"I did not know it was you who ran the risk of being trampled under the hoofs of those horses like a dog! A stupid sort of a death for a brave soldier like you, Schanvoch! But when I heard that devil of a driver crying: 'Save yourself!' I surmised he was about to kill somebody and I tried to hold the cart back. Fortunately my mother endowed me with a good pair of wrists. But where is my dear friend Eustace?" added the captain looking around.
"Whom do you refer to?"
"To a brave fellow, the old companion of my blacksmith days. Like me, he left the hammer for the lance. The fortune of war served me better than it did him. Despite his bravery, my friend Eustace has remained a simple horseman, while I have been promoted to captain. But there he is, yonder, with his arms crossed, and motionless as a signpost. Ho! Eustace! Eustace!"
At the call, the companion of Captain Marion approached slowly, with his arms crossed over his breast. He was a man of middle size and vigorous frame. His pale blonde hair and beard, his bilious complexion, his harsh and sullen physiognomy offered a striking contrast to the pleasant exterior of the captain. I asked myself what singular affinity could draw two men of such different appearance, and doubtless also such dissimilar characters, into close and constant friendship.
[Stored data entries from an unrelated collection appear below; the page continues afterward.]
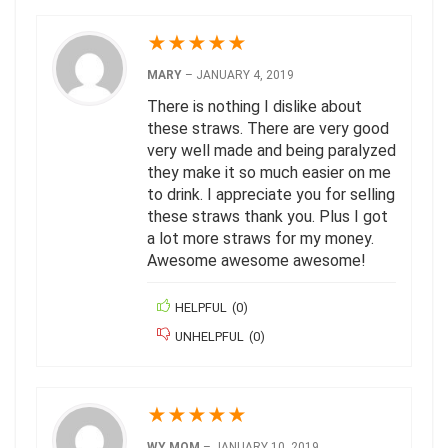
★
★
★
★
★
MARY
–
JANUARY 4, 2019
There is nothing I dislike about
these straws. There are very good
very well made and being paralyzed
they make it so much easier on me
to drink. I appreciate you for selling
these straws thank you. Plus I got
a lot more straws for my money.
Awesome awesome awesome!
HELPFUL
(
0
)
UNHELPFUL
(
0
)
★
★
★
★
★
WY MOM
–
JANUARY 10, 2019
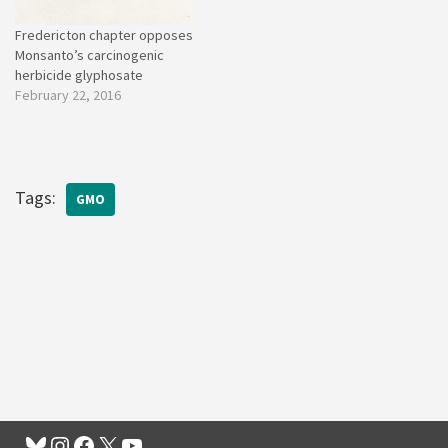
Fredericton chapter opposes
Monsanto’s carcinogenic
herbicide glyphosate
February 22, 2016
Tags:
GMO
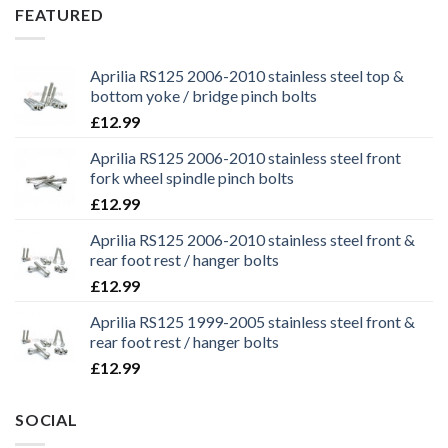
£29.99.
£25.99.
FEATURED
Aprilia RS125 2006-2010 stainless steel top &
bottom yoke / bridge pinch bolts
£
12.99
Aprilia RS125 2006-2010 stainless steel front
fork wheel spindle pinch bolts
£
12.99
Aprilia RS125 2006-2010 stainless steel front &
rear foot rest / hanger bolts
£
12.99
Aprilia RS125 1999-2005 stainless steel front &
rear foot rest / hanger bolts
£
12.99
SOCIAL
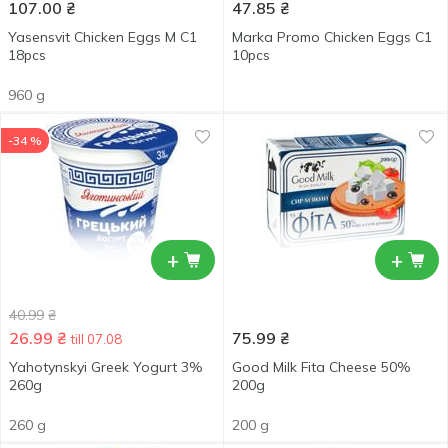
107.00
₴
47.85
₴
Yasensvit Chicken Eggs М С1
Marka Promo Chicken Eggs С1
18pcs
10pcs
960 g
-34 %
+
+
40.99
₴
26.99
₴
75.99
₴
till 07.08
Yahotynskyi Greek Yogurt 3%
Good Milk Fita Cheese 50%
260g
200g
260 g
200 g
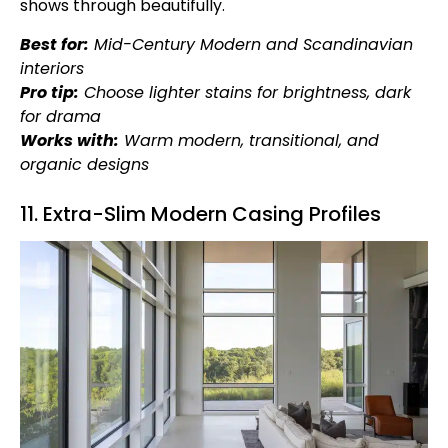
shows through beautifully.
Best for:
Mid-Century Modern and Scandinavian
interiors
Pro tip:
Choose lighter stains for brightness, dark
for drama
Works with:
Warm modern, transitional, and
organic designs
11. Extra-Slim Modern Casing Profiles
"How is that, friend Eustace," the captain jokingly remarked to him, "you remain yonder looking at me with crossed arms, while I am engaged in holding back a runaway team?"
"You are strong," Eustace answered; "what aid can the flesh-worm bring to the bull?"
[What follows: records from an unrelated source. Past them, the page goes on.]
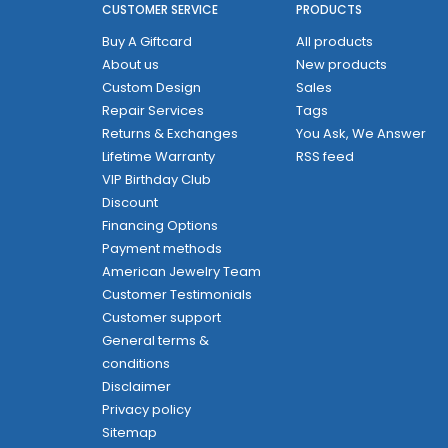
CUSTOMER SERVICE
PRODUCTS
Buy A Giftcard
All products
About us
New products
Custom Design
Sales
Repair Services
Tags
Returns & Exchanges
You Ask, We Answer
Lifetime Warranty
RSS feed
VIP Birthday Club
Discount
Financing Options
Payment methods
American Jewelry Team
Customer Testimonials
Customer support
General terms &
conditions
Disclaimer
Privacy policy
Sitemap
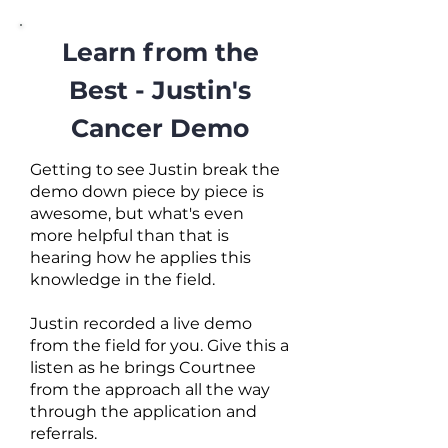
Learn from the
Best - Justin's
Cancer Demo
Getting to see Justin break the
demo down piece by piece is
awesome, but what's even
more helpful than that is
hearing how he applies this
knowledge in the field.
Justin recorded a live demo
from the field for you. Give this a
listen as he brings Courtnee
from the approach all the way
through the application and
referrals.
"That man is certainly consumed with jealousy and hatred," I thought to myself at hearing the answer and observing the sullen looks of the captain's friend.
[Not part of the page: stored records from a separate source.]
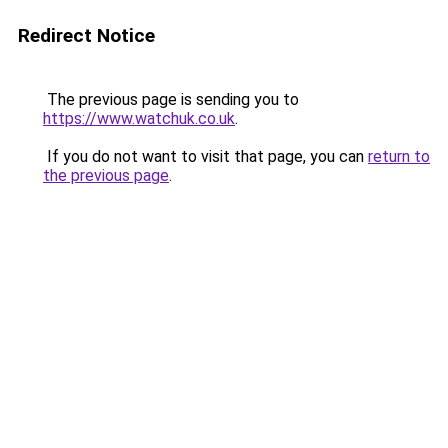
Redirect Notice
The previous page is sending you to
https://www.watchuk.co.uk
.
If you do not want to visit that page, you can
return to
the previous page
.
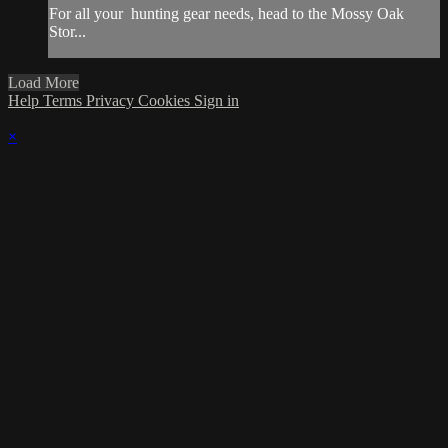
For all your
hunting gear
needs, head to the
Mossy Oak
Stor...
Load More
Help
Terms
Privacy
Cookies
Sign in
×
"There is no flesh-worm nor bull in the case, my friend Eustace," answered the captain with his habitual joviality and looking rather flattered by the comparison; "but when the flesh-worm and the bull are comrades, then, however strong the latter may be, or small the former, the one does not forsake the other—union makes strength, says the proverb."
"Captain," answered the soldier with a bitter smile, "did I ever forsake you in the hour of danger? Have I not always fought at your side, since we left the forge together?"
"I bear witness to the truth of that," cried Marion cordially, taking Eustace by the hand. "As true as the sword you carry is the last weapon I forged in order to give you a token of friendship, as it is engraved on the blade, you have ever in battle 'marched in my shadow,' as the saying goes in my country."